Robin Hood is in need of a big screen reboot. When people think of the movie version of the English legend, they either think back to a swashbuckling Errol Flynn or Kevin Costner playing the role far too seriously. This version is a good attempt and has a lot of potential but like many movies trying to jump-start a franchise, it spends too long looking ahead.
As a Robin Hood, Taron Egerton fits the role very well. He is effortlessly cool, young enough to convince as a credible action hero but also charming enough to be likeable. He manages to deliver a slightly different sort of hero to the Eggsy from Kingsman, by being much more confident and having a daring edge. It works and you want to see him in the role again.

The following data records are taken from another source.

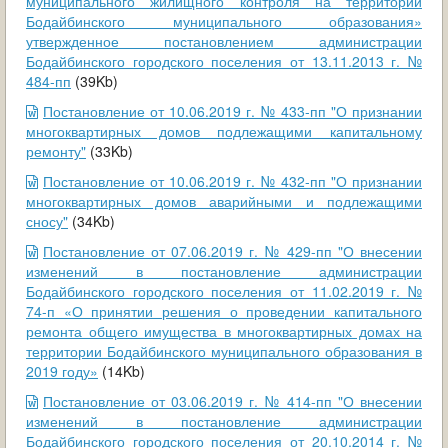
муниципального жилищного контроля на территории
Бодайбинского муниципального образования»
утвержденное постановлением администрации
Бодайбинского городского поселения от 13.11.2013 г. №
484-пп
(39Kb)
Постановление от 10.06.2019 г. № 433-пп "О признании
многоквартирных домов подлежащими капитальному
ремонту"
(33Kb)
Постановление от 10.06.2019 г. № 432-пп "О признании
многоквартирных домов аварийными и подлежащими
сносу"
(34Kb)
Постановление от 07.06.2019 г. № 429-пп "О внесении
изменений в постановление администрации
Бодайбинского городского поселения от 11.02.2019 г. №
74-п «О принятии решения о проведении капитального
ремонта общего имущества в многоквартирных домах на
территории Бодайбинского муниципального образования в
2019 году»
(14Kb)
Постановление от 03.06.2019 г. № 414-пп "О внесении
изменений в постановление администрации
Бодайбинского городского поселения от 20.10.2014 г. №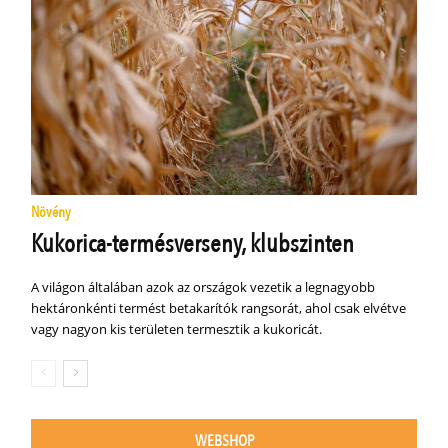
Növény
Kukorica-termésverseny, klubszinten
A világon általában azok az országok vezetik a legnagyobb
hektáronkénti termést betakarítók rangsorát, ahol csak elvétve
vagy nagyon kis területen termesztik a kukoricát.
WEBSHOP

In fact, the casting on the whole is one of the movie’s strengths. Jamie Foxx adds an impressively different spin to “Little John,” Tim Minchin gets to deliver a different sort of Friar Tuck and Eve Hewson is a capable if slightly under-used Marian. The casting master-stroke is rent-a-baddie Ben Mendelsohn who can play this sort of villain in his sleep and delivers a Sheriff of Nottingham that doesn’t quite rival Alan Rickman’s but certainly comes close.
With a cast this good, the story needs to match and it works fairly well. This is Robin Hood with a modern twist. Its very stylish, with everyone wearing well stitched clothing and nobody representing the Medieval mud-caked existence you’d expect. There is no attempt at historical accuracy but instead it delivers a cooler version of the hero.

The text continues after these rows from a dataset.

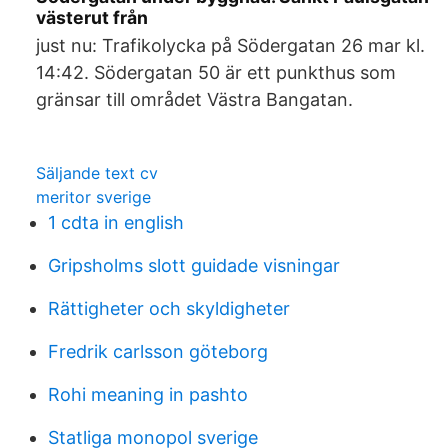
västerut från
just nu: Trafikolycka på Södergatan 26 mar kl.
14:42. Södergatan 50 är ett punkthus som
gränsar till området Västra Bangatan.
Säljande text cv
meritor sverige
1 cdta in english
Gripsholms slott guidade visningar
Rättigheter och skyldigheter
Fredrik carlsson göteborg
Rohi meaning in pashto
Statliga monopol sverige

The film also takes some liberties with the original story without changing too much. There is less “men-in-tights” than horse drawn carriage chases, explosions-a-plenty and some very good sequences with bows and arrows. This is a “Robin Hood Begins” and it attempts to drag the legend into the 21st Century.

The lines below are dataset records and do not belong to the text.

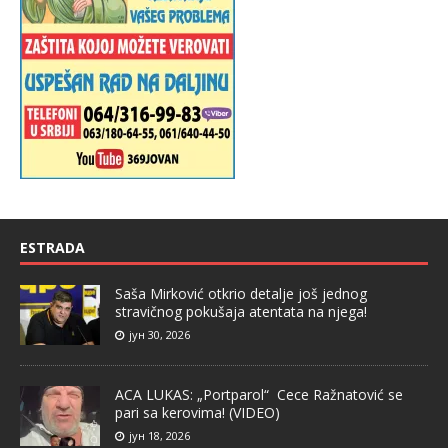
ESTRADA
Saša Mirković otkrio detalje još jednog
stravičnog pokušaja atentata na njega!
јун 30, 2026
ACA LUKAS: „Portparol“ Cece Ražnatović se
pari sa kerovima! (VIDEO)
јун 18, 2026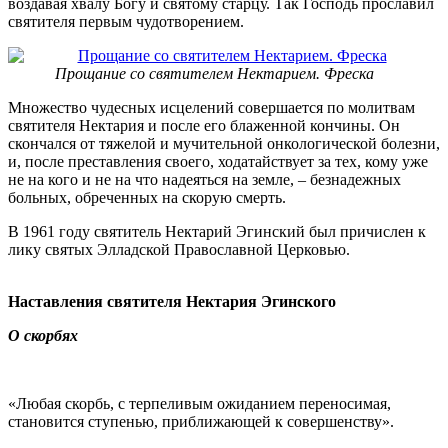
воздавая хвалу Богу и святому старцу. Так Господь прославил
святителя первым чудотворением.
Прощание со святителем Нектарием. Фреска
Множество чудесных исцелений совершается по молитвам
святителя Нектария и после его блаженной кончины. Он
скончался от тяжелой и мучительной онкологической болезни,
и, после преставления своего, ходатайствует за тех, кому уже
не на кого и не на что надеяться на земле, – безнадежных
больных, обреченных на скорую смерть.
В 1961 году святитель Нектарий Эгинский был причислен к
лику святых Элладской Православной Церковью.
Наставления святителя Нектария Эгинского
О скорбях
«Любая скорбь, с терпеливым ожиданием переносимая,
становится ступенью, приближающей к совершенству».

However, the finale suffers from sequel-set-up. There are some great moments built and developed that feel very rushed towards the ending, particularly the character of Will Tillman, played by Jamie Dornan, who gets short-thrift in exchange for a potential next film pay-off. These open endings, which tease a movie that looks doubtful to come to fruition, also mean you are left feeling slightly short-changed by the movie. It doesn’t quite deliver the Robin Hood the big screen still so sorely needs.
Overall, Robin Hood is a good attempt to modernise a legend without changing the fundamentals. The cast is fantastic, with Egerton playing a good hero against Mendelsohn’s villain. The action sequences work and this is a cool version of a classic character but it looks too much towards what could be rather than focusing on making this instalment in a potential franchise more complete and subsequently more satisfying.